The MMS strongly supports enhanced efforts to accelerate development and adoption of universal, enforceable electronic health record standards for all vendors before the implementation of penalties associated with the Merit-Based Payment System or any other end-user penalties. We also feel strongly that if incentives are left in place for those who do manage to meet MU stages 2 or 3, that any and all penalties for lack of successful attainment of MU stage 2 or 3 should be eliminated. Additionally, we support the AMA recommendation that CMS develop a uniform understanding of clinical terms across groups of clinicians to ensure a consistent meaning when data is captured, exchanged and reused. Interoperability is not merely two computers exchanging data, but the ability for the information to be exchanged and presented to a physician in a meaningful context for patient care. Unfortunately the current MU regulations focus on the quantity of the information that is exchanged versus the relevance of the information to a specific patient’s care.
We encourage CMS to recognize that this is a time of significant transition with the changes in MACRA and the new payment methodologies. Vendors will need time to develop and test new software to comply with the new MIPS requirements, which are as of yet undefined. Physicians, implementing new EHRs and moving to new payment methodologies will need time to transition. There is no value to making physicians try to meet MU Stage 3 now, when within two years at most, they will need to adopt a new program based on the MACRA requirements for MIPS and APMs.
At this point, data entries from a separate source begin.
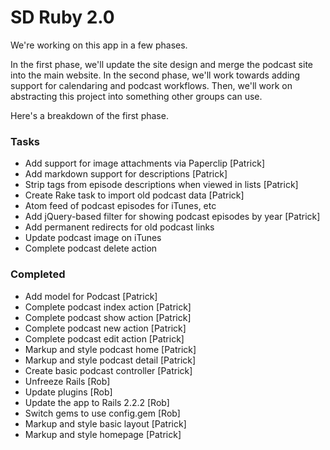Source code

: # SD Ruby 2.0 #

We're working on this app in a few phases.

In the first phase, we'll update the site design and merge the podcast site into the main website. In the second phase, we'll work towards adding support for calendaring and podcast workflows. Then, we'll work on abstracting this project into something other groups can use.

Here's a breakdown of the first phase.

### Tasks ###

- Add support for image attachments via Paperclip [Patrick]
- Add markdown support for descriptions [Patrick]
- Strip tags from episode descriptions when viewed in lists [Patrick]
- Create Rake task to import old podcast data [Patrick]
- Atom feed of podcast episodes for iTunes, etc
- Add jQuery-based filter for showing podcast episodes by year [Patrick]
- Add permanent redirects for old podcast links
- Update podcast image on iTunes
- Complete podcast delete action

### Completed ###
- Add model for Podcast [Patrick]
- Complete podcast index action [Patrick]
- Complete podcast show action [Patrick]
- Complete podcast new action [Patrick]
- Complete podcast edit action [Patrick]
- Markup and style podcast home [Patrick]
- Markup and style podcast detail [Patrick]
- Create basic podcast controller [Patrick]
- Unfreeze Rails [Rob]
- Update plugins [Rob]
- Update the app to Rails 2.2.2 [Rob]
- Switch gems to use config.gem [Rob]
- Markup and style basic layout [Patrick]
- Markup and style homepage [Patrick]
As stated earlier, we believe CMS has an opportunity to significantly revise its approach to meaningful use to move away from process based tasks to measures meaningful to patient care. This will be particularly important as the Agency seeks to align clinical quality requirements with the MIPS system into one quality reporting system. It is truly imperative, and a fundamental premise of the MIPS program, that all the current and varied reporting programs be united into one single system. We understand the AMA will be submitting extensive comments in this area. At a minimum, we believe the quality measurements must be scientifically valid, verified and meaningful to patient care. This is a significantly different approach from that currently used in the MU process.
Patient Privacy and Security
The MMS is a staunch defender of patient privacy and the need for strong security measures to protect data and the exchange of data against data breaches. We support the agency’s concern in this regard. As EHRs become more interoperable, our ability to protect identifiable information will become even more pressing.
Clearly there are a number of issues which CMS will need to address both with the development of the MIPS and APMS system as well as how MU and the other reporting programs are melded into one coordinated meaningful system. The MMS signed onto the AMA’s earlier comments detailing the problems with Meaningful Use Stage 3 proposed rules. We look forward to working with the agency throughout this process.